Step 4: We apply Newton 2nd law $m\boldsymbol{a}_P = -T\boldsymbol{\hat{e}}_\theta+ m {\bf g}$: \[\begin{align*} \frac{d}{dt}(l\dot{\theta}) = g \cos\theta& \qquad\qquad (5) \\ -m l \dot{\theta}^2 = -T+ mg \sin\theta& \qquad\qquad (6) \end{align*}\] Equation (5) is the equation of motion: it is an ODE which governs angle $\theta$.

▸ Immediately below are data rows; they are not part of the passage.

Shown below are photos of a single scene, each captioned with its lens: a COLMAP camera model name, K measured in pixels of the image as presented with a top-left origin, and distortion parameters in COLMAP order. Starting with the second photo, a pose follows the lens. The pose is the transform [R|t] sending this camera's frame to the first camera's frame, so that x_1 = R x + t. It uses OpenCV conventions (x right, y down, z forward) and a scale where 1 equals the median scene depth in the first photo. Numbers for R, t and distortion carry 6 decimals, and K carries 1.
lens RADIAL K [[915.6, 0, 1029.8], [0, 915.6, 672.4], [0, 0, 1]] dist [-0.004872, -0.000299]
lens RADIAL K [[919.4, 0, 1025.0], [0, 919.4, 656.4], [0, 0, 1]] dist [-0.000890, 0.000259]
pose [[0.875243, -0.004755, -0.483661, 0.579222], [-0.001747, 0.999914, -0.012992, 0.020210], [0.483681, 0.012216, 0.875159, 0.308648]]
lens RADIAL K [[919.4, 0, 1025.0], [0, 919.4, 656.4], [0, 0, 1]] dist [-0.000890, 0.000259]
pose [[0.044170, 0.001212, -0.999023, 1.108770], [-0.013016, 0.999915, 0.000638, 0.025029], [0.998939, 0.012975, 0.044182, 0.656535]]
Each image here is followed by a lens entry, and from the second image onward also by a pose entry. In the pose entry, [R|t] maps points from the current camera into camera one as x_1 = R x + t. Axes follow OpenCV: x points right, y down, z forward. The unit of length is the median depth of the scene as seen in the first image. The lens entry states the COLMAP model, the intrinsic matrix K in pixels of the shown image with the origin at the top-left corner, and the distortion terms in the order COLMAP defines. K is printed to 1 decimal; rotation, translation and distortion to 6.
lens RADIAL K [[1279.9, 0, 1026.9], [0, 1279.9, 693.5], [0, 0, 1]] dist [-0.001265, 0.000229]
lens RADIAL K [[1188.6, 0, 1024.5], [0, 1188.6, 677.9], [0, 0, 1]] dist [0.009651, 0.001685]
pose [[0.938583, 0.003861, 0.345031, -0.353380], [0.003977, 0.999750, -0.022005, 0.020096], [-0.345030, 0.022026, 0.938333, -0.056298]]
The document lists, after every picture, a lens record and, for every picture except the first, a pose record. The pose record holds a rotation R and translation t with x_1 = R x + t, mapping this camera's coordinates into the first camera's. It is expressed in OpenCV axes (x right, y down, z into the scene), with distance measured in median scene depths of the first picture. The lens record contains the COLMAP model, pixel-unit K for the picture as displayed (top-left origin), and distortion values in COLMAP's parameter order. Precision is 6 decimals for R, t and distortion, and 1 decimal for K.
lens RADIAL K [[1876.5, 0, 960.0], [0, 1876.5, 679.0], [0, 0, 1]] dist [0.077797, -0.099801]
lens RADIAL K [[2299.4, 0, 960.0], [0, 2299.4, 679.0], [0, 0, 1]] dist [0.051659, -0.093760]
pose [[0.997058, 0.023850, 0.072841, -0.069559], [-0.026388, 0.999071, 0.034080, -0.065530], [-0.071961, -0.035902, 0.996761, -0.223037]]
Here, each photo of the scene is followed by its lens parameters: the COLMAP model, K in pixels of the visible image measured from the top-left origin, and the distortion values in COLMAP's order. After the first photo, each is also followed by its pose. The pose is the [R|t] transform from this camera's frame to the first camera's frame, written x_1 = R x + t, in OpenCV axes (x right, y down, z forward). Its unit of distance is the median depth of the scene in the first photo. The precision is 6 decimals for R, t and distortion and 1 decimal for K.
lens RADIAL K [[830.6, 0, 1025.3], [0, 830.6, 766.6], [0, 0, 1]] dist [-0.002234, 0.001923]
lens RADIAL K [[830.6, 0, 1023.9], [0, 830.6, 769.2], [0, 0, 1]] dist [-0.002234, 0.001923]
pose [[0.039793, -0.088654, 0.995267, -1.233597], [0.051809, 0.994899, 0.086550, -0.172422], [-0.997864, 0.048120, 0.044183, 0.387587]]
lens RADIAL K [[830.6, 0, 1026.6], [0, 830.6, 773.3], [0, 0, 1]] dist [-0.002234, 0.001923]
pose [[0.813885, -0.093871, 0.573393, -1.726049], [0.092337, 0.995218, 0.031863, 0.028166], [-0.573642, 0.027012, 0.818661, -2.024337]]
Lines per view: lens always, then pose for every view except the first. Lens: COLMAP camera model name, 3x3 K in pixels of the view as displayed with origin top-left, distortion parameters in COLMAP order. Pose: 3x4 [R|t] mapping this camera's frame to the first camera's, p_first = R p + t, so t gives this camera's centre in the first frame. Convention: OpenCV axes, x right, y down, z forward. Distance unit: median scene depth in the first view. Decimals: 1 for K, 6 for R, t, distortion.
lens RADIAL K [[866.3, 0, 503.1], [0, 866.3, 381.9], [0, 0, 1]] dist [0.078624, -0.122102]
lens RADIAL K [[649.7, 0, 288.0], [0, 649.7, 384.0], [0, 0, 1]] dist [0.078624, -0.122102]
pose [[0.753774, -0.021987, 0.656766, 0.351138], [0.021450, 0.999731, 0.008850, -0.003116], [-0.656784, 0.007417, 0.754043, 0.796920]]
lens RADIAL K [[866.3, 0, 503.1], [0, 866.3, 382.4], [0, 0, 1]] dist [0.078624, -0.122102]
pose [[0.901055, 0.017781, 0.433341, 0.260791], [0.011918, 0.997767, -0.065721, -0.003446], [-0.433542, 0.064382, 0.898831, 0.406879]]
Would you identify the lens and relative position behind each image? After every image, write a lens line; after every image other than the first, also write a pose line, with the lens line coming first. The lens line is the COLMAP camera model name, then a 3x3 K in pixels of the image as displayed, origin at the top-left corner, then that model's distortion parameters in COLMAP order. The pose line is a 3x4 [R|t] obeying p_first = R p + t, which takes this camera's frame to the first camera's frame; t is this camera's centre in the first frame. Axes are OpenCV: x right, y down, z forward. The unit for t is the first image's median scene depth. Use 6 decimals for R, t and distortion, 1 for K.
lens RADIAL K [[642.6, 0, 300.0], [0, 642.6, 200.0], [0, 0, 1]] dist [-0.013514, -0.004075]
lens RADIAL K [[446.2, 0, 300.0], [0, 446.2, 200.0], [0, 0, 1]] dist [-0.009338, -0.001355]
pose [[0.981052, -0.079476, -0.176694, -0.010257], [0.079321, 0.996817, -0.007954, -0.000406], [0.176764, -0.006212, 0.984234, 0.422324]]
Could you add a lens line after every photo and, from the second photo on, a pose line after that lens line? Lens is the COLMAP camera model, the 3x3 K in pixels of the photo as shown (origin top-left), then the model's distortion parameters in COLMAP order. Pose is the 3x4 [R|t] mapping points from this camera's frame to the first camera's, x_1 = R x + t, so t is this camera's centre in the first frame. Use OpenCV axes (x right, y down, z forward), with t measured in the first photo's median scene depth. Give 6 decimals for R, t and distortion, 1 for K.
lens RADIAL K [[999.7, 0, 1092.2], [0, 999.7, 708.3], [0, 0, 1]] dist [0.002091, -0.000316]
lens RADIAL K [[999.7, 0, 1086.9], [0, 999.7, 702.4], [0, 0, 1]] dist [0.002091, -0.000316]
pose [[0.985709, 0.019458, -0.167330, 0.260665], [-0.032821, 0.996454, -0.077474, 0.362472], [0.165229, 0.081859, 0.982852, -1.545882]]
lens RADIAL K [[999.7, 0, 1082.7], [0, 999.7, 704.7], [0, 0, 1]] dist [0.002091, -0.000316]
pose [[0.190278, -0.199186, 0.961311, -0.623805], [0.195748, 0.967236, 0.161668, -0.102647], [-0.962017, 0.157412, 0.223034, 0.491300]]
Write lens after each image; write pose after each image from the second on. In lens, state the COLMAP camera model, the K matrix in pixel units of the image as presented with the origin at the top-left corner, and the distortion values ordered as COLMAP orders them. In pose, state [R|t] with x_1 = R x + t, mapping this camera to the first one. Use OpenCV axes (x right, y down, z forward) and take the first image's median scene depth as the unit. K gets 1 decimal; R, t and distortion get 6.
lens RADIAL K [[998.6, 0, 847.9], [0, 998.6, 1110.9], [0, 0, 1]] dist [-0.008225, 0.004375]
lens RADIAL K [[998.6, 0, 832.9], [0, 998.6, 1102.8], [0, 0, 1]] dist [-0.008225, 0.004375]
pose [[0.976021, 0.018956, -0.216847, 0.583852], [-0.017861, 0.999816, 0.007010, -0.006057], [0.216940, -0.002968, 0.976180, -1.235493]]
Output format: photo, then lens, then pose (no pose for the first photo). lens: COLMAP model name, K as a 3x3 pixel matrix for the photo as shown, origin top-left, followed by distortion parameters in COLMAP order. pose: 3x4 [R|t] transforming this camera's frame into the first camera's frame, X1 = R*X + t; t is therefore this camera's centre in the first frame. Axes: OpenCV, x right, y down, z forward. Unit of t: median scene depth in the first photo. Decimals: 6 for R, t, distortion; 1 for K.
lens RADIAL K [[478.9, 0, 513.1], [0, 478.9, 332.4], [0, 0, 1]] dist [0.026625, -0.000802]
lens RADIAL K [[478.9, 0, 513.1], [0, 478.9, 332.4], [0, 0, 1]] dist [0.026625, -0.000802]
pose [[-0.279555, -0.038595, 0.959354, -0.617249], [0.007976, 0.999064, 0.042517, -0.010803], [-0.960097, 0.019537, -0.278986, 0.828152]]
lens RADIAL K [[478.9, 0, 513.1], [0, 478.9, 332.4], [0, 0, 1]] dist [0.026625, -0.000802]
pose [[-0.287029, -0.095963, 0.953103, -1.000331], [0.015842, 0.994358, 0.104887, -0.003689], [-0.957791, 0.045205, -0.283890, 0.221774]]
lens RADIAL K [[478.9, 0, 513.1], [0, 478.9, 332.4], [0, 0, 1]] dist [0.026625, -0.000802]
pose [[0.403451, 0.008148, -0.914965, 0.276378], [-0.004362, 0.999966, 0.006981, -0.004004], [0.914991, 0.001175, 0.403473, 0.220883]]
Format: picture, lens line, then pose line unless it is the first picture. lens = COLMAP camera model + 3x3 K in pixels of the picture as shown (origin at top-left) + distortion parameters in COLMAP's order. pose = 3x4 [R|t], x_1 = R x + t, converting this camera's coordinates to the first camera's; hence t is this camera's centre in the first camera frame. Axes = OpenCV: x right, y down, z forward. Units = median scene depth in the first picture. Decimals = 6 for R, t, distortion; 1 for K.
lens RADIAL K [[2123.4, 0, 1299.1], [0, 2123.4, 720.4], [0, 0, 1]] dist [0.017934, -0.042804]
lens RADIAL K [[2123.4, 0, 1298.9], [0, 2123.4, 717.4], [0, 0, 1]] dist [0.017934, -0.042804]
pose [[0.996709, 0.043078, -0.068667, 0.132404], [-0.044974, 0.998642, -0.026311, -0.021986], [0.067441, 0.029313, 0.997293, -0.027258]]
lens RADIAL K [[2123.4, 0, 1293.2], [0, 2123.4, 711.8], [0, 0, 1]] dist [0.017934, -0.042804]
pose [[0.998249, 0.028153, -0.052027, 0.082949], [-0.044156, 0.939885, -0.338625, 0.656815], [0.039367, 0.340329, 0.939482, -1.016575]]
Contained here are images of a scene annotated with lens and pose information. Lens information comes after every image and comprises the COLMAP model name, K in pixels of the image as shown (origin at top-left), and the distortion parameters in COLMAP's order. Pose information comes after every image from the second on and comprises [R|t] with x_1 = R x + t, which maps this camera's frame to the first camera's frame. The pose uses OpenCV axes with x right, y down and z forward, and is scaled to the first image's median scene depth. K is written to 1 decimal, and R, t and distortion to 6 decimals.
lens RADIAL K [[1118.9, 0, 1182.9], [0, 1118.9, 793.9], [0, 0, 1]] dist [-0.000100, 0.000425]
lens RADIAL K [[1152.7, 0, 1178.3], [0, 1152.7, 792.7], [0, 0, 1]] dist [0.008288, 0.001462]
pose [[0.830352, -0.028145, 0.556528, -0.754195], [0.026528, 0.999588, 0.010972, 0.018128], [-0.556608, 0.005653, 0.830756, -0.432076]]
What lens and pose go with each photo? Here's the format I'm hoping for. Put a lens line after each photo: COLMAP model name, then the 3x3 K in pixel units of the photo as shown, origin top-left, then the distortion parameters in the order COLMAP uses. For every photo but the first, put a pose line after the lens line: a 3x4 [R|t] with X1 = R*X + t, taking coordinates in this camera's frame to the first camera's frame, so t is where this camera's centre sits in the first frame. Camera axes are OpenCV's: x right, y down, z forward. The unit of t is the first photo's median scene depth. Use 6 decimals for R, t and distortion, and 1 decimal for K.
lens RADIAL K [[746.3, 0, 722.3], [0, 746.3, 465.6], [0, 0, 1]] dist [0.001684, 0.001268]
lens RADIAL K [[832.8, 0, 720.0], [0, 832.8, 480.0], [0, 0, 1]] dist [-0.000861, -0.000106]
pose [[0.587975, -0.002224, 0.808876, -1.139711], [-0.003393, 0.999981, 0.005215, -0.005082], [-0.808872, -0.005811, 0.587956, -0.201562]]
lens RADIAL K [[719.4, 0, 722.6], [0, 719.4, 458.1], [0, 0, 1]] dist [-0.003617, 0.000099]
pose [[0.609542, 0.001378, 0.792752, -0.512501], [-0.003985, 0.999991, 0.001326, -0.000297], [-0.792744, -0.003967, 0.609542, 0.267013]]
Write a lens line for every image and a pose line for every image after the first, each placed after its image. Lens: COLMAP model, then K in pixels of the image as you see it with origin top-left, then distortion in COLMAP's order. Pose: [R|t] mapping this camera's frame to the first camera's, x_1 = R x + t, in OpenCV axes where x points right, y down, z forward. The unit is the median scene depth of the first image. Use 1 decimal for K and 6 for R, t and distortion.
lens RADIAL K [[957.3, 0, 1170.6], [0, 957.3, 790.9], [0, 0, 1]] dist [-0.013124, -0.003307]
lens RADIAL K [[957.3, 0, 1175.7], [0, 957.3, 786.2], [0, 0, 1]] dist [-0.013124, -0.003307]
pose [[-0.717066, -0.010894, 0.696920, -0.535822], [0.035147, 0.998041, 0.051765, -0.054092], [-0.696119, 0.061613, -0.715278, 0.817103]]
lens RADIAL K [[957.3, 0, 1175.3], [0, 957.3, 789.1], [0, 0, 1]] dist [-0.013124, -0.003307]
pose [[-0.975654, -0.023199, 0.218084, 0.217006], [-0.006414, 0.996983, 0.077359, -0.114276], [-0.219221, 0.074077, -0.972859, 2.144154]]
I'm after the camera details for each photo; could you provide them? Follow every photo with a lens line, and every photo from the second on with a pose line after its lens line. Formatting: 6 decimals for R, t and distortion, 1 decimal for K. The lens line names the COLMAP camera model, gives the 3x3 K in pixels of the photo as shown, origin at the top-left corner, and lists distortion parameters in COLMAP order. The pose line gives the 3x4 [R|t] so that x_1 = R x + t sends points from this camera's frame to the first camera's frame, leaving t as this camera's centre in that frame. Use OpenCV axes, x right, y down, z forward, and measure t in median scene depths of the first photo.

Step 5: We can derive a first-integral from (5) by pre-multiplying both sides by $l\dot{\theta}$: then \[ l\dot{\theta}\frac{d}{dt}(l\dot{\theta}) = \frac{d}{dt}( \frac{1}{2} l^2 \dot{\theta}^2 ) \] Now (5) becomes after integration \[ \frac{1}{2} l^2 \dot{\theta}^2 = \int_0^\theta g l \sin\theta d\theta+ Cst \] where we find the constant $Cst$ to be $0$ by imposing $\theta=0$ and $\dot{\theta}= 0$ at $t=0$. This leads to (using $\int \theta\cos\theta d\theta= \cos\theta+\theta\sin\theta$) \[ \boxed{\frac{1}{2} (l_0-R\theta)^2 \dot{\theta}^2 = g (l_0-R\theta) \sin\theta+ gR (1-\cos\theta) } \qquad{(7)} \] Note: This first-integral expresses the conservation of energy of the system.

b. The unwound length $l$ is given by equation (2). The speed of $P$ is given by $v_P = l \dot{\theta}$ and equation (7): \[ \boxed{ v_P^2 = \frac{2 g}{ l} \sin\theta+ \frac{2gR}{l^2} (1-\cos\theta) } \] The tension $T$ is given by equation (6): \[ \boxed{T = m l \dot{\theta}^2 + mg \sin\theta= 3mg \sin\theta+ 2 mg \frac{R}{l} (1-\cos\theta)} \] To find out if the rope becomes slack, we seek roots of the equation $T=0$: we look for values of angle $\theta_*$ solution of \[ \boxed{ 3 (\frac{l_0}{R} -\theta_*) \sin\theta_* + 2 (1-\cos\theta_*) = 0 } \] Numerically, we find $\theta_* = 208^\circ$ for $l_0/R = 2\pi$. We can show that $\dot{\theta}_* > 0$ at $\theta=\theta_*$: \[ l^2 \dot{\theta}^2_* = \frac{2R}{3}(1-\cos\theta_*) > 0 \] For $\theta> \theta_*$, particle $P$ behaves like a projectile.